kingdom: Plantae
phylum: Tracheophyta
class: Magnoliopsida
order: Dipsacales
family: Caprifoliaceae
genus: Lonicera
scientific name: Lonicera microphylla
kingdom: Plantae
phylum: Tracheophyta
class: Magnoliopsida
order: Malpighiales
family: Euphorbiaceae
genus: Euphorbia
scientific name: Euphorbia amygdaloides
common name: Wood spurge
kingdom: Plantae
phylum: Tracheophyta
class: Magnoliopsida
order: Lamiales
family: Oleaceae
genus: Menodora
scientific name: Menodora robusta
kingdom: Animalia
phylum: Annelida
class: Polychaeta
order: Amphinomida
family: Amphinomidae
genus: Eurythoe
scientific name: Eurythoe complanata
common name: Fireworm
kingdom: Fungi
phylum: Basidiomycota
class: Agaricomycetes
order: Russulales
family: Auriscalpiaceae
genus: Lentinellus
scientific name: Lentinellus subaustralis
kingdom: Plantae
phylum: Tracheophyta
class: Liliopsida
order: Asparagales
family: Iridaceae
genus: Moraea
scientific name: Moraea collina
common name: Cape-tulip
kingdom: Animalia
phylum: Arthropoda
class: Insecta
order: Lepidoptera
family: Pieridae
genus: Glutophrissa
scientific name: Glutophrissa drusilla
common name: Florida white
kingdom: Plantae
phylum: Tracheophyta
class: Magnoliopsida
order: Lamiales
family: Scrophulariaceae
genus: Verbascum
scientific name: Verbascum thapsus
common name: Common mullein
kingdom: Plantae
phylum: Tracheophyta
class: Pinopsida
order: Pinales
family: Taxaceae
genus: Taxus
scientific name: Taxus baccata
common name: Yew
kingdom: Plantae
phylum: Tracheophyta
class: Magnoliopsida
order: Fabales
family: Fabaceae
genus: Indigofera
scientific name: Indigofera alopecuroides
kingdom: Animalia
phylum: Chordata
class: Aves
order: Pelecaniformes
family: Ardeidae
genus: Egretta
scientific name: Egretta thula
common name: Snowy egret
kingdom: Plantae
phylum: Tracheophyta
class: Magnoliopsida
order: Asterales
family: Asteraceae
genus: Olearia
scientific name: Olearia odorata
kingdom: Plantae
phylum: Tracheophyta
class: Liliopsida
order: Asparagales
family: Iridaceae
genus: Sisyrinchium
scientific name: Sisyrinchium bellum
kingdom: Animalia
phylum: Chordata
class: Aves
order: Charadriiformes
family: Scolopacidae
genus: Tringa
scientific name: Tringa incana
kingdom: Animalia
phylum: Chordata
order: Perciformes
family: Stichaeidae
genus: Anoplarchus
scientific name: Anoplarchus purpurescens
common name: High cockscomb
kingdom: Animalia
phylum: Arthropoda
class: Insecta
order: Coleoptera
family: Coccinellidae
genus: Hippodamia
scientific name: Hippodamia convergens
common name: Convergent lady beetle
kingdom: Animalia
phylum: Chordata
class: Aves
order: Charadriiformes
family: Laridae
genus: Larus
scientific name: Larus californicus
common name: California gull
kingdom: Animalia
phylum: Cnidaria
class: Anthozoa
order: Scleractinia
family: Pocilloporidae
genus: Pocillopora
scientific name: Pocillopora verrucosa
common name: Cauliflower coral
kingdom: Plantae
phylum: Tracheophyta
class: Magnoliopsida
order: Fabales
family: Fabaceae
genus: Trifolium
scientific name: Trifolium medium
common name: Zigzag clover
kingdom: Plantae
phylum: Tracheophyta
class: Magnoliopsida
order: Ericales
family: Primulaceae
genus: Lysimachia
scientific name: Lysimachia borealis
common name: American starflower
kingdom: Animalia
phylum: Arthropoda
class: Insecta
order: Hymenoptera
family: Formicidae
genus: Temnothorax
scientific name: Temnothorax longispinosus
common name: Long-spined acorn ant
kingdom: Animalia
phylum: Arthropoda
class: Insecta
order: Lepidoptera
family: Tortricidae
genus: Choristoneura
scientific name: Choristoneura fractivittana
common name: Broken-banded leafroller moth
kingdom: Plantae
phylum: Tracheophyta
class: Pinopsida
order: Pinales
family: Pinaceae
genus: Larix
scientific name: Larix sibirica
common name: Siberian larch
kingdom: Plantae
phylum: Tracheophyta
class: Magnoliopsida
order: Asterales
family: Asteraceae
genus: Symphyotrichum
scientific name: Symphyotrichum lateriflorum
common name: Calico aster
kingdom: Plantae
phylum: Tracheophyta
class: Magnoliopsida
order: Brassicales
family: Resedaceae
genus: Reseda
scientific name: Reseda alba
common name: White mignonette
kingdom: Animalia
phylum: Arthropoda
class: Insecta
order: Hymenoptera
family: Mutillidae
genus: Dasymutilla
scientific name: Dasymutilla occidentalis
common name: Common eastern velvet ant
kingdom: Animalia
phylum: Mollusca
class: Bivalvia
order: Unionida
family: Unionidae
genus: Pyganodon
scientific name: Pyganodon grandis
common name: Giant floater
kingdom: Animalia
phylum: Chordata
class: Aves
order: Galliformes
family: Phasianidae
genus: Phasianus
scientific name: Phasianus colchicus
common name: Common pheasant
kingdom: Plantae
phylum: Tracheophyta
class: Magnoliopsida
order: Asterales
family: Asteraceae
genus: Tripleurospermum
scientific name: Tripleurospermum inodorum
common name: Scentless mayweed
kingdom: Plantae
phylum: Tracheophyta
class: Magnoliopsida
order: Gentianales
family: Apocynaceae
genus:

Task details:
Copy every line of the data above without changing any word, spelling, or punctuation.

Answer to the task:
kingdom: Plantae
phylum: Tracheophyta
class: Magnoliopsida
order: Dipsacales
family: Caprifoliaceae
genus: Lonicera
scientific name: Lonicera microphylla
kingdom: Plantae
phylum: Tracheophyta
class: Magnoliopsida
order: Malpighiales
family: Euphorbiaceae
genus: Euphorbia
scientific name: Euphorbia amygdaloides
common name: Wood spurge
kingdom: Plantae
phylum: Tracheophyta
class: Magnoliopsida
order: Lamiales
family: Oleaceae
genus: Menodora
scientific name: Menodora robusta
kingdom: Animalia
phylum: Annelida
class: Polychaeta
order: Amphinomida
family: Amphinomidae
genus: Eurythoe
scientific name: Eurythoe complanata
common name: Fireworm
kingdom: Fungi
phylum: Basidiomycota
class: Agaricomycetes
order: Russulales
family: Auriscalpiaceae
genus: Lentinellus
scientific name: Lentinellus subaustralis
kingdom: Plantae
phylum: Tracheophyta
class: Liliopsida
order: Asparagales
family: Iridaceae
genus: Moraea
scientific name: Moraea collina
common name: Cape-tulip
kingdom: Animalia
phylum: Arthropoda
class: Insecta
order: Lepidoptera
family: Pieridae
genus: Glutophrissa
scientific name: Glutophrissa drusilla
common name: Florida white
kingdom: Plantae
phylum: Tracheophyta
class: Magnoliopsida
order: Lamiales
family: Scrophulariaceae
genus: Verbascum
scientific name: Verbascum thapsus
common name: Common mullein
kingdom: Plantae
phylum: Tracheophyta
class: Pinopsida
order: Pinales
family: Taxaceae
genus: Taxus
scientific name: Taxus baccata
common name: Yew
kingdom: Plantae
phylum: Tracheophyta
class: Magnoliopsida
order: Fabales
family: Fabaceae
genus: Indigofera
scientific name: Indigofera alopecuroides
kingdom: Animalia
phylum: Chordata
class: Aves
order: Pelecaniformes
family: Ardeidae
genus: Egretta
scientific name: Egretta thula
common name: Snowy egret
kingdom: Plantae
phylum: Tracheophyta
class: Magnoliopsida
order: Asterales
family: Asteraceae
genus: Olearia
scientific name: Olearia odorata
kingdom: Plantae
phylum: Tracheophyta
class: Liliopsida
order: Asparagales
family: Iridaceae
genus: Sisyrinchium
scientific name: Sisyrinchium bellum
kingdom: Animalia
phylum: Chordata
class: Aves
order: Charadriiformes
family: Scolopacidae
genus: Tringa
scientific name: Tringa incana
kingdom: Animalia
phylum: Chordata
order: Perciformes
family: Stichaeidae
genus: Anoplarchus
scientific name: Anoplarchus purpurescens
common name: High cockscomb
kingdom: Animalia
phylum: Arthropoda
class: Insecta
order: Coleoptera
family: Coccinellidae
genus: Hippodamia
scientific name: Hippodamia convergens
common name: Convergent lady beetle
kingdom: Animalia
phylum: Chordata
class: Aves
order: Charadriiformes
family: Laridae
genus: Larus
scientific name: Larus californicus
common name: California gull
kingdom: Animalia
phylum: Cnidaria
class: Anthozoa
order: Scleractinia
family: Pocilloporidae
genus: Pocillopora
scientific name: Pocillopora verrucosa
common name: Cauliflower coral
kingdom: Plantae
phylum: Tracheophyta
class: Magnoliopsida
order: Fabales
family: Fabaceae
genus: Trifolium
scientific name: Trifolium medium
common name: Zigzag clover
kingdom: Plantae
phylum: Tracheophyta
class: Magnoliopsida
order: Ericales
family: Primulaceae
genus: Lysimachia
scientific name: Lysimachia borealis
common name: American starflower
kingdom: Animalia
phylum: Arthropoda
class: Insecta
order: Hymenoptera
family: Formicidae
genus: Temnothorax
scientific name: Temnothorax longispinosus
common name: Long-spined acorn ant
kingdom: Animalia
phylum: Arthropoda
class: Insecta
order: Lepidoptera
family: Tortricidae
genus: Choristoneura
scientific name: Choristoneura fractivittana
common name: Broken-banded leafroller moth
kingdom: Plantae
phylum: Tracheophyta
class: Pinopsida
order: Pinales
family: Pinaceae
genus: Larix
scientific name: Larix sibirica
common name: Siberian larch
kingdom: Plantae
phylum: Tracheophyta
class: Magnoliopsida
order: Asterales
family: Asteraceae
genus: Symphyotrichum
scientific name: Symphyotrichum lateriflorum
common name: Calico aster
kingdom: Plantae
phylum: Tracheophyta
class: Magnoliopsida
order: Brassicales
family: Resedaceae
genus: Reseda
scientific name: Reseda alba
common name: White mignonette
kingdom: Animalia
phylum: Arthropoda
class: Insecta
order: Hymenoptera
family: Mutillidae
genus: Dasymutilla
scientific name: Dasymutilla occidentalis
common name: Common eastern velvet ant
kingdom: Animalia
phylum: Mollusca
class: Bivalvia
order: Unionida
family: Unionidae
genus: Pyganodon
scientific name: Pyganodon grandis
common name: Giant floater
kingdom: Animalia
phylum: Chordata
class: Aves
order: Galliformes
family: Phasianidae
genus: Phasianus
scientific name: Phasianus colchicus
common name: Common pheasant
kingdom: Plantae
phylum: Tracheophyta
class: Magnoliopsida
order: Asterales
family: Asteraceae
genus: Tripleurospermum
scientific name: Tripleurospermum inodorum
common name: Scentless mayweed
kingdom: Plantae
phylum: Tracheophyta
class: Magnoliopsida
order: Gentianales
family: Apocynaceae
genus:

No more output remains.